From `vere/pkg/noun/serial.c:157-169`:
```c
if ( a_w <= b_w ) {
  // if atom is smaller than backref, encode atom directly
  _cs_jam_fib_chop(fib_u, 1, 0);
  _cs_jam_fib_mat(fib_u, a);
}
else {
  // otherwise, encode backref
  _cs_jam_fib_chop(fib_u, 2, 3);
  _cs_jam_fib_mat(fib_u, b);
}
```

### Example: `[0 0]`

Encoding atom `0`:
- `0` bit (atom tag)
- `1` bit (mat encoding of 0)
- **Total: 2 bits**

Encoding backref to position 2:
- `11` bits (backref tag)
- mat encoding of `2` (which is `01` `10` = 4 bits)
- **Total: 6 bits**

**Atom is smaller!** So jam encodes the atom directly even though it's a duplicate.

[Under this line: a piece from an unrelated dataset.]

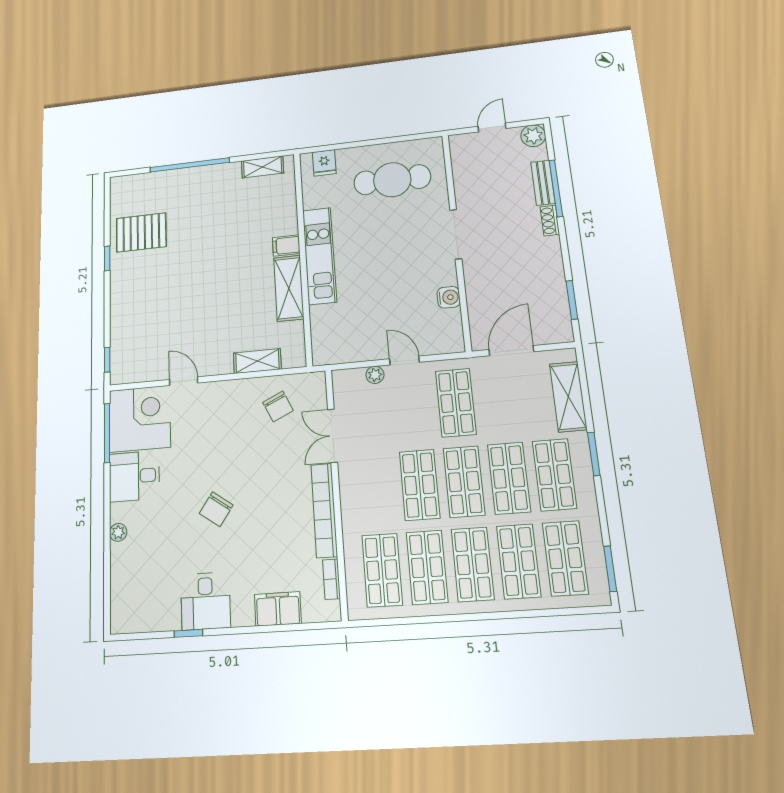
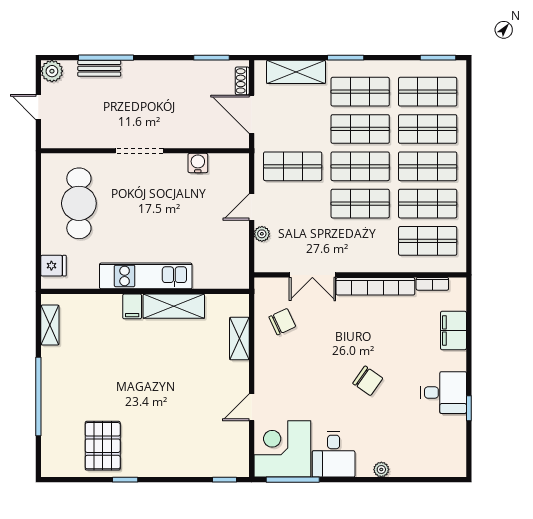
shoe rack: (550, 221) -> (242, 81), moved, turned 90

## Why Variable Reuse Matters in OCaml

Consider this OCaml code:
```ocaml
let base = pair (atom_int 0) (atom_int 0) in
pair base (pair base (atom_int 1))
```

vs this:
```ocaml
pair
  (pair (atom_int 0) (atom_int 0))
  (pair
    (pair (atom_int 0) (atom_int 0))
    (atom_int 1))
```

### First version (reusing `base`):
- Both occurrences of `base` point to the **same object** in memory
- Jam's hashtable (using structural equality) will find the duplicate
- It will create a backref if the backref is smaller than re-encoding

### Second version (no reuse):
- Each `pair (atom_int 0) (atom_int 0)` creates a **fresh object**
- They're different objects, even though structurally equal
- Jam's hashtable compares them with `Noun.equal`
- They're equal, so jam still considers them duplicates!

Wait, so both should produce backrefs?

### The Subtlety

Actually, the issue is more nuanced. When you write:
```ocaml
let base = pair (atom_int 0) (atom_int 0) in
```

The OCaml runtime creates ONE object. Using `base` twice means the SAME object appears in two places in the structure. This is **true sharing**.

But in C:
```c
u3nc(u3nc(0, 0), u3nc(u3nc(0, 0), ...))
```

Each `u3nc(0, 0)` call allocates a FRESH cell, even if the values are the same. There's no sharing unless you explicitly save and reuse the pointer.

## The Test Case Fix

The Vere tests are written to create fresh allocations with no sharing. To match this in OCaml, we needed to inline everything without variable reuse:

**Before** (has sharing):
```ocaml
let base = pair (atom_int 0) (atom_int 0) in
pair base (pair base (atom_int 1))
```

**After** (no sharing):
```ocaml
pair
  (pair (atom_int 0) (atom_int 0))
  (pair
    (pair (atom_int 0) (atom_int 0))
    (atom_int 1))
```

Both create structurally equal `[0 0]` cells, but the second version creates them as separate objects.

## Summary

1. **Jam uses backrefs** to avoid encoding the same noun multiple times
2. **Vere uses structural equality** (`u3r_sing`) to detect duplicates
3. **Size optimization**: Vere only uses backrefs if they're smaller than re-encoding
4. **OCaml variable reuse** creates true shared structure (same object)
5. **C function calls** create fresh allocations (different objects with same value)
6. **Our fix**: Use structural equality + size optimization + avoid variable reuse in tests

The key insight: Jam is **correct** when it detects shared structure. Our tests just needed to match Vere's allocation patterns (fresh allocations, no sharing).